Despite this, the firm notes, there is “little evidence to suggest that buyout funds are under undue pressure to put money to work.” The average age of buyout capital remains under control, and the amount in reserve equates to around two years’ worth of investment, far less than in the years following the global financial crisis.

“Dry powder is an issue but not a cause for alarm,” say Bain’s analysts.

The skinny on SPACs 

One of the major thematic stories of 2020 was the runaway popularity of special-purpose acquisition companies (SPACs), which raised $83 billion in fresh capital, more than six times the previous record set just a year earlier. While this trend looks set to continue in 2021, Bain & Company says SPAC returns are improving overall, but individual performance remains “highly variable.”

The momentum carried over into 2021, with more than 170 SPACs raising over $50 billion through February alone.

According to Bain & Company, SPACs could play a meaningful long-term role in the capital markets as companies seek alternatives to traditional IPOs.
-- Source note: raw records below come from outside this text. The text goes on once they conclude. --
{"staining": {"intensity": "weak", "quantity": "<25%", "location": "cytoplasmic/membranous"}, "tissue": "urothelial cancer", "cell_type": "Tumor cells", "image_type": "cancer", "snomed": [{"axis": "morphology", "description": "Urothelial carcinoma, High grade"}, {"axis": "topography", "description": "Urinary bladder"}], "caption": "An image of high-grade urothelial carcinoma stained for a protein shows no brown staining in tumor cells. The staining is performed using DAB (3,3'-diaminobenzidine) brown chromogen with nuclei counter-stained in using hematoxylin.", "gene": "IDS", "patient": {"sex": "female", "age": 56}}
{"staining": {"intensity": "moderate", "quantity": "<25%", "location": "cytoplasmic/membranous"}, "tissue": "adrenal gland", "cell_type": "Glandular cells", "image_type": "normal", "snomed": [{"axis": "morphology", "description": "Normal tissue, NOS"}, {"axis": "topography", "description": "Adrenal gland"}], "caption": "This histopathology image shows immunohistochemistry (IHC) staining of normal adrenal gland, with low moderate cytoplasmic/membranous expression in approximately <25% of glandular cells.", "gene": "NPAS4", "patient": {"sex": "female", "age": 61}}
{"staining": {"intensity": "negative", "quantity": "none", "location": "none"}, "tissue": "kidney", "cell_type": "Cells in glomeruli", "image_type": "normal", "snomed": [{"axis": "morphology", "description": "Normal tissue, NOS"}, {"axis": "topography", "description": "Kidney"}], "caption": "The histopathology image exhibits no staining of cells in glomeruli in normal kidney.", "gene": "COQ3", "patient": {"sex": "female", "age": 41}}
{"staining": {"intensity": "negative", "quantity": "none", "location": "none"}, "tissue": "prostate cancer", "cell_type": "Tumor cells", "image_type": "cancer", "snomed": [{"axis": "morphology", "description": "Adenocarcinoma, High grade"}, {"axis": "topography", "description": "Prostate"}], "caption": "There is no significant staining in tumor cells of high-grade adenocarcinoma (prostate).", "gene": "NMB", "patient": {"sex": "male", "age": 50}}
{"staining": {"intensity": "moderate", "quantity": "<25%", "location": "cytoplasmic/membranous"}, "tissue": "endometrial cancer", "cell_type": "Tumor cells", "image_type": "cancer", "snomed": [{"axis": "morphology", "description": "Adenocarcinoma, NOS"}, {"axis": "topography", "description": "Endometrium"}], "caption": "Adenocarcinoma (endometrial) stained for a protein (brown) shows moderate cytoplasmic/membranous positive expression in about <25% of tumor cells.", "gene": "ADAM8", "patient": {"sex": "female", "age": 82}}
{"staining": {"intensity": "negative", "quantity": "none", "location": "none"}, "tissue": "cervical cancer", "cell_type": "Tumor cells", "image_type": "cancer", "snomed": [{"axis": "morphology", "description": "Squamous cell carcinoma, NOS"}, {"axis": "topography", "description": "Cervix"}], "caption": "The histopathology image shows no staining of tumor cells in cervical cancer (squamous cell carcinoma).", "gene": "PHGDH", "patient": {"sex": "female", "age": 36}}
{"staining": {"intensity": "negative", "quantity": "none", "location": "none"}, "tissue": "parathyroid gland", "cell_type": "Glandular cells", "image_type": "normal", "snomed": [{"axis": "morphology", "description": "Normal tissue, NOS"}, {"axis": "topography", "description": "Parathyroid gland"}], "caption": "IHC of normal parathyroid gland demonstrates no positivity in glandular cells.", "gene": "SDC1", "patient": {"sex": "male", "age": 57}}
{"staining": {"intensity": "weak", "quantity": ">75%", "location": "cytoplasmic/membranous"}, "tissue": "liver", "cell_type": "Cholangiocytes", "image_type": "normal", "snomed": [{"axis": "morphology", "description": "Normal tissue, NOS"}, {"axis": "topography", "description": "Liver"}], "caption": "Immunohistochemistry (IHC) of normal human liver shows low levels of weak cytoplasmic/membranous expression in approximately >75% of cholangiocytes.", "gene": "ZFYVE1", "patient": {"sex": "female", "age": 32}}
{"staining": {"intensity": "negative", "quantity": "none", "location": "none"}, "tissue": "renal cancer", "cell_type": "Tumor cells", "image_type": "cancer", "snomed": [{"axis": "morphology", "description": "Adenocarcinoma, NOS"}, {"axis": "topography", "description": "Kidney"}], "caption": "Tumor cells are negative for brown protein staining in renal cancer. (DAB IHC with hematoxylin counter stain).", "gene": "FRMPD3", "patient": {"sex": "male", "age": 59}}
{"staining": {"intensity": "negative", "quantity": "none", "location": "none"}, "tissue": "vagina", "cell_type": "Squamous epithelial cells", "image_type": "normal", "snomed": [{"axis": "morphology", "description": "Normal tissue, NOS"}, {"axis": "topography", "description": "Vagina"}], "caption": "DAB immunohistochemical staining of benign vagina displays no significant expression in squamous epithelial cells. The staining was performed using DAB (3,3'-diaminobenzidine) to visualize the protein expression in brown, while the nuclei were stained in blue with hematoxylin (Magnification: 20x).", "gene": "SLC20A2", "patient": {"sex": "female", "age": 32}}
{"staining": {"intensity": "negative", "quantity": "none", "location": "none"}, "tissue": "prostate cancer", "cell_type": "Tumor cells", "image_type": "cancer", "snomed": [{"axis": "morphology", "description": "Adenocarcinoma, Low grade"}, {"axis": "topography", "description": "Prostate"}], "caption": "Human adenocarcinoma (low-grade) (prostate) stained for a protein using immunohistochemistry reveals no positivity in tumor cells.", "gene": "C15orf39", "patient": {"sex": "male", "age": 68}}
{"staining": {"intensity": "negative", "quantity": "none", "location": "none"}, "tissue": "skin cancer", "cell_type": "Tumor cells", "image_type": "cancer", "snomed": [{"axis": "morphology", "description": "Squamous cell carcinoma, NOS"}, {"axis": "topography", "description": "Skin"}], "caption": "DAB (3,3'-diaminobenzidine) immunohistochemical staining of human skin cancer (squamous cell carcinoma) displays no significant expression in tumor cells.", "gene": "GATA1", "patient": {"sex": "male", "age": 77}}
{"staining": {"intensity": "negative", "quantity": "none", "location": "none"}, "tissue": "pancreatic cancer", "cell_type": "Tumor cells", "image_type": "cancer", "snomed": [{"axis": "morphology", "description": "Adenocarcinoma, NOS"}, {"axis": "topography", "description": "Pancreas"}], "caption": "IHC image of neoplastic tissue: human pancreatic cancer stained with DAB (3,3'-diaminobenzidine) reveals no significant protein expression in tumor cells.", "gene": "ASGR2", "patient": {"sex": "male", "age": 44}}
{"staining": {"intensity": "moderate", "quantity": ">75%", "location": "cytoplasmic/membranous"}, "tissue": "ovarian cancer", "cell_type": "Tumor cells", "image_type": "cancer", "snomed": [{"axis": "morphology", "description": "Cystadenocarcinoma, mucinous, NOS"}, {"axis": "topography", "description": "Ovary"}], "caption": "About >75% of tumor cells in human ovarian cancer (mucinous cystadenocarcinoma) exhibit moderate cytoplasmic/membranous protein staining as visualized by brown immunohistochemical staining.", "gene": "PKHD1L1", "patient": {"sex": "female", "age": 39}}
But, the firm says, SPAC structures are likely to evolve, giving SPAC sponsors more exposure to long-term company performance, both through the initial at-risk capital and forward purchase agreements. This, in turn, will put pressure on sponsors to focus on more than just closing a deal and moving on, an attitude that Bain & Co. observes, has plagued some SPAC deals in the past.

“In the current environment, any likely target with a public-company profile has SPAC sponsors lining up at the door,” said Brian Kmet, a partner at Bain & Company. “Winning players looking for long-term, repeatable success will have to balance their effort across three equally important jobs: finding the right deal in time; strengthening due diligence capabilities to analyze and vet their highest-potential targets; and boosting performance through management expertise, talent networks and world-class value-creation planning.”